Administering a Medicare Set-Aside

Once a Medicare Set-Aside (MSA) is established, the ongoing management of these funds becomes a crucial responsibility. The allocated funds must be held in a separate, interest-bearing bank account, distinct from any personal funds. Any interest earned on this account must remain within the MSA to be used for medical expenses. This segregation ensures clarity and compliance regarding the use of the settlement funds.

There are two primary methods for administering an MSA: self-administration or professional administration. With self-administration, the injured individual manages the funds, pays for eligible medical services, and maintains meticulous records. This includes ensuring payments are only for Medicare-eligible, injury-related services and tracking all expenditures. Professional administration involves a third-party company managing the MSA, handling bill payments, and ensuring compliance. While self-administration offers direct control, professional administration can reduce complexity and risk, which Medicare recommends.
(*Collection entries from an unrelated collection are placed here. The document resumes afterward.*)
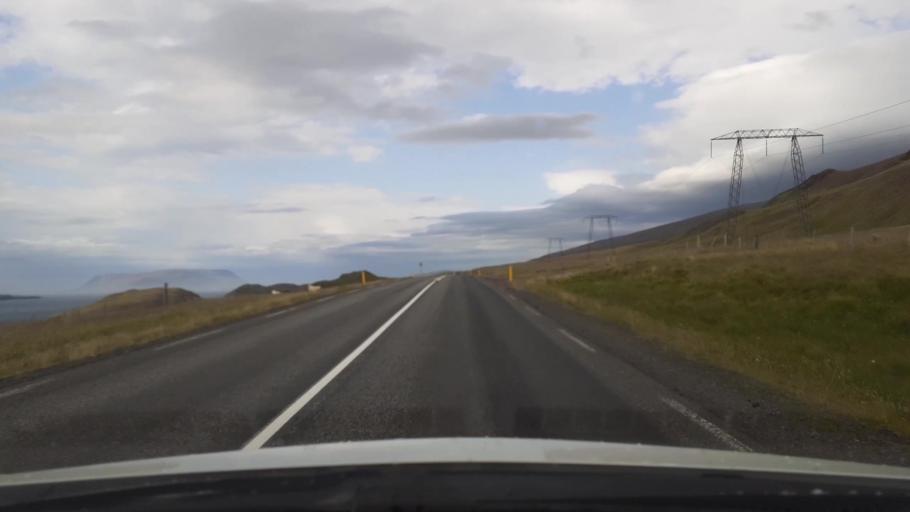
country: IS
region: Capital Region
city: Mosfellsbaer
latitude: 64.3988
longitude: -21.4745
MSA funds can only be used for Medicare-covered expenses directly related to the injury. Eligible expenses include doctor visits, prescription drugs, durable medical equipment, and physical therapy, provided they are Medicare-allowable and injury-related. Funds cannot be used for non-injury-related care, non-Medicare covered services, or personal expenses. Strict adherence to these guidelines is necessary to avoid jeopardizing future Medicare benefits.

Annual reporting to CMS is a mandatory requirement for all MSAs. This involves submitting an attestation detailing the account balance, expenditures, and any interest earned. Failure to properly manage and report MSA funds can lead to severe consequences, including Medicare denying future coverage for injury-related medical care until the account is reconciled. If MSA funds are legitimately exhausted due to injury-related, Medicare-covered expenses, Medicare can then become the primary payer for those specific medical needs again. The individual typically notifies CMS of the depletion, and after verification of proper fund usage, Medicare resumes its primary payer role for the injury.